The old model was simple. Get exposed to something, take time to understand it, learn the fundamentals, then build.
That still works for a lot of things, but not when AI is writing most of the code. The whole story flipped. You don’t need to understand something fully before you build with it anymore. Just build it, see how it compares against the existing system, see what goes wrong. The failures show you how each piece actually works. You get a map of the system through its fractures.
Build first. Learn from what breaks.
And not just the code. When something breaks you don’t just learn why that function failed. You learn what the product was supposed to do, what the user expected, where the assumption was wrong. Every failure is a window into the system and the thing the system serves.
But building first only gives you the surface. You see the shape of it, not the depth, and you can’t stop there. You take what you skimmed and drill in, layer by layer, with AI running in parallel. One niche at a time. Pick a specific corner and go to the root. AI lets you do that now without waiting for a teacher or a course or a mentor. You just go.
Remove the friction, build as fast as you can, then learn, then build again. Compress that cycle and keep repeating it until you’re comfortable within one specific niche, then pick the next one. Each rotation teaches you the code less and the product more.
This matters because when AI writes the code, you own it. Every decision it made, every tradeoff it picked, every shortcut it took. If you just wave things through without understanding why, eventually something will break and you’ll be staring at a system you can’t reason about. That’s not a hypothetical. That’s Tuesday.
The moment you stop understanding, you stop owning it. Not just the code, but the product, the business logic, the thing users actually touch.

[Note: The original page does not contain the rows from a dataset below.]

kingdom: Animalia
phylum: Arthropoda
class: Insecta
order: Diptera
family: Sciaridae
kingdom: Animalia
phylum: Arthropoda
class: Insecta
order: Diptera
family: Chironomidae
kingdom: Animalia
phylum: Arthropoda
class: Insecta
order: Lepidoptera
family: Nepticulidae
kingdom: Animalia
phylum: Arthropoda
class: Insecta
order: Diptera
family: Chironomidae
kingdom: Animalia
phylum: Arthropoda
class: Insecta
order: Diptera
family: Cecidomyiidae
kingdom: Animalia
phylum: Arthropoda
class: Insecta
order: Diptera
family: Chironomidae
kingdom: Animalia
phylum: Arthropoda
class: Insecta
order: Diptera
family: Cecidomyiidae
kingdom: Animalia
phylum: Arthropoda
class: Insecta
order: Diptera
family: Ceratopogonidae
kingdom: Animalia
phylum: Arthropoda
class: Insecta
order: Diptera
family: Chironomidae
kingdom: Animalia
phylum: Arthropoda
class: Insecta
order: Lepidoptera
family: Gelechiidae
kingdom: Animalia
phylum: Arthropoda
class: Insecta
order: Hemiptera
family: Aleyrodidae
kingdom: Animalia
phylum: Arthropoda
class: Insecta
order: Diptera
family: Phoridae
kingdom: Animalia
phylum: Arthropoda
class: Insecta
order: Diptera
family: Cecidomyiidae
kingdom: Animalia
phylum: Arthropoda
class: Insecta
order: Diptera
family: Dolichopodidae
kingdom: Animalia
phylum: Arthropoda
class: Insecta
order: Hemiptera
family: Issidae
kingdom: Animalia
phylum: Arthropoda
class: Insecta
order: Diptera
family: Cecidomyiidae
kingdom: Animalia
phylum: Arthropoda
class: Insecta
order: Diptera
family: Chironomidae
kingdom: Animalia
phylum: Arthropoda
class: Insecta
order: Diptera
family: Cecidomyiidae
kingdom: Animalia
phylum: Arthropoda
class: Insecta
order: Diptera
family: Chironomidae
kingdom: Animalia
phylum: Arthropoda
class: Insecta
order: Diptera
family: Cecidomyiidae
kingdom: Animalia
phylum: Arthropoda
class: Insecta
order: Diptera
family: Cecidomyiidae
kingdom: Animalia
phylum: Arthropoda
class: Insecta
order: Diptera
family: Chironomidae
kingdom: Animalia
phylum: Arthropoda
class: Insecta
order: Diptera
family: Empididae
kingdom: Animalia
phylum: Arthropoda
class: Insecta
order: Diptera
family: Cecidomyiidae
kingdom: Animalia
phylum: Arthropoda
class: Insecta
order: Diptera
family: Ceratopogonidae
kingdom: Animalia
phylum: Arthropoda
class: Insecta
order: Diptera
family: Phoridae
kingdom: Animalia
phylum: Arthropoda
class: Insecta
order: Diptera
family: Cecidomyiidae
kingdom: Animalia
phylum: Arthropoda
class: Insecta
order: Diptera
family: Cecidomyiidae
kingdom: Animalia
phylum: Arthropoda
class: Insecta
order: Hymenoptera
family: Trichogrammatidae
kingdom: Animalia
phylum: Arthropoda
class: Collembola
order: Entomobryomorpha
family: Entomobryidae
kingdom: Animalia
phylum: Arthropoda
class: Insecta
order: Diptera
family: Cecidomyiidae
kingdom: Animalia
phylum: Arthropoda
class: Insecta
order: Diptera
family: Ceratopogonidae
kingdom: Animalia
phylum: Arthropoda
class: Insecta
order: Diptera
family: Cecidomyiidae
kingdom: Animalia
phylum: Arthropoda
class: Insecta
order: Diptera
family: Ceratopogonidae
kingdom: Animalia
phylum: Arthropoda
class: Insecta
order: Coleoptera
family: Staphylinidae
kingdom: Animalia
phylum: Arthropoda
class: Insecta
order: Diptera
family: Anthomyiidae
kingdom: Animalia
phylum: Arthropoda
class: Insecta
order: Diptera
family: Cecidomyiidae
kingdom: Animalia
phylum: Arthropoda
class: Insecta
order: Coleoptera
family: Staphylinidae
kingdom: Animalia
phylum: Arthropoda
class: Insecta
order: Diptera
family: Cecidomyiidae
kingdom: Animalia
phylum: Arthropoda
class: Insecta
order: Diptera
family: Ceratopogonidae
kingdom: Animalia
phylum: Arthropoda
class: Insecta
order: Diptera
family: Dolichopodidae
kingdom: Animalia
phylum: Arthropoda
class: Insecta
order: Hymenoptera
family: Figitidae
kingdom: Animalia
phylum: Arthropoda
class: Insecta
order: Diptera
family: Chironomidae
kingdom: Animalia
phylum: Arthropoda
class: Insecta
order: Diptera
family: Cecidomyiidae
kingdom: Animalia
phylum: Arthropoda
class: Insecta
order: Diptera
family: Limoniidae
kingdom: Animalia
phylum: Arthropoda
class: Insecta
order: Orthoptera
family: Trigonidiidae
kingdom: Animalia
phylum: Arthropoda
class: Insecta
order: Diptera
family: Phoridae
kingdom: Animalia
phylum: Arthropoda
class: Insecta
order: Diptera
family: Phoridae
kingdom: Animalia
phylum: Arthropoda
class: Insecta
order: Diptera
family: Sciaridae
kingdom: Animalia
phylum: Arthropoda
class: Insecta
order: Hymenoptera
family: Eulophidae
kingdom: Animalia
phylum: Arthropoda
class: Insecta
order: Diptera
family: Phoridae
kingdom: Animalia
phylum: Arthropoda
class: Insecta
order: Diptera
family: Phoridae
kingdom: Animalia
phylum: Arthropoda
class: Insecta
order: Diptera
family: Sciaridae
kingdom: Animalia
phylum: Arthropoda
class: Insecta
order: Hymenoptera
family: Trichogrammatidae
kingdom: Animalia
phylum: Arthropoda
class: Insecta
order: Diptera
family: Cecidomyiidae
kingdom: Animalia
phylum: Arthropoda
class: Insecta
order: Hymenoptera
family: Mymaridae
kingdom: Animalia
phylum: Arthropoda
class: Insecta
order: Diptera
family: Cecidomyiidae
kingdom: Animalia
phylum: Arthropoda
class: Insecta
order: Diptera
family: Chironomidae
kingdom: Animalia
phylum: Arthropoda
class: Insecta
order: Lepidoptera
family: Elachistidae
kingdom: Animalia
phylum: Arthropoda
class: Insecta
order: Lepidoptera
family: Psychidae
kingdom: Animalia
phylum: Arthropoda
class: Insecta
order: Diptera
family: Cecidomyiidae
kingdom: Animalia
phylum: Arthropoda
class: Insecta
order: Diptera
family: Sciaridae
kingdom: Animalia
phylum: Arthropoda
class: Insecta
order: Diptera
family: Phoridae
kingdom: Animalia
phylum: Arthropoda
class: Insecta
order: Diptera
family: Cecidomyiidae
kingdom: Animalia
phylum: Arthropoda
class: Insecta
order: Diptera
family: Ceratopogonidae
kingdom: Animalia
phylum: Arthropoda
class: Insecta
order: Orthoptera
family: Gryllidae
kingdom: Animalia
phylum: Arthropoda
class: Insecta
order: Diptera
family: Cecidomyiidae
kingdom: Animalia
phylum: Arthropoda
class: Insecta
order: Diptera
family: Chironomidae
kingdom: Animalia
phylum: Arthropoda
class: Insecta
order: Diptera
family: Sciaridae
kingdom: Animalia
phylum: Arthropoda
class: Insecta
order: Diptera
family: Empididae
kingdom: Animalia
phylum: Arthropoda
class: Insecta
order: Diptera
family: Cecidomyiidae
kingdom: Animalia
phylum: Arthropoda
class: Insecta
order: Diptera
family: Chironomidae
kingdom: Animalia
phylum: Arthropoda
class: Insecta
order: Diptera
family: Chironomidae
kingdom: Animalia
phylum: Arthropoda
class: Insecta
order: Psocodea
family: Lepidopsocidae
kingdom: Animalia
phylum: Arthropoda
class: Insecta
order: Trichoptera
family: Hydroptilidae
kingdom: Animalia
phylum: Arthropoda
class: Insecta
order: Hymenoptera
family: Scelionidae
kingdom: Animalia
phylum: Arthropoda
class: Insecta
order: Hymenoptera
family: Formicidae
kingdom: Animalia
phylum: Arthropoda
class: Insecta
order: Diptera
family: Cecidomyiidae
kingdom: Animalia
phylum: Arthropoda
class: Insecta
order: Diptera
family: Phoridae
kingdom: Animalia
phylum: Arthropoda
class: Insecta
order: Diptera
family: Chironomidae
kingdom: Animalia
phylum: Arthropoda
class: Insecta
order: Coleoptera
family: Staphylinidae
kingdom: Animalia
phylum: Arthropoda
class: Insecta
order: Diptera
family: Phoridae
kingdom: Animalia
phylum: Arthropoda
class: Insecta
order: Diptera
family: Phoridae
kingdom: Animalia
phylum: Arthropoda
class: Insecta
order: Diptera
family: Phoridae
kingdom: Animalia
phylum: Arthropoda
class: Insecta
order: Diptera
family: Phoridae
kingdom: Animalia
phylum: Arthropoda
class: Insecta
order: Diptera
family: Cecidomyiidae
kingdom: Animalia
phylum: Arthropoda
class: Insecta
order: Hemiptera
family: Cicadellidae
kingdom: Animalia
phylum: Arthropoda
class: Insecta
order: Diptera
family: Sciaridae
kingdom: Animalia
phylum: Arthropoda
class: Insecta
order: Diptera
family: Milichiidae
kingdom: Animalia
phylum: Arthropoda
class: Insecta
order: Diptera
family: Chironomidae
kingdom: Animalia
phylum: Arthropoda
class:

We will lose context of our own codebases. AI will have written most of it, and the repositories will outgrow what any one person can hold in their head.
There’s nothing we can do about that.
The code is temporary. What you understand about the product is not.
The code context fades. The product understanding compounds. What it does, what it doesn’t, where it falls apart, what users actually need. That stays with you. That’s the thing AI can’t take.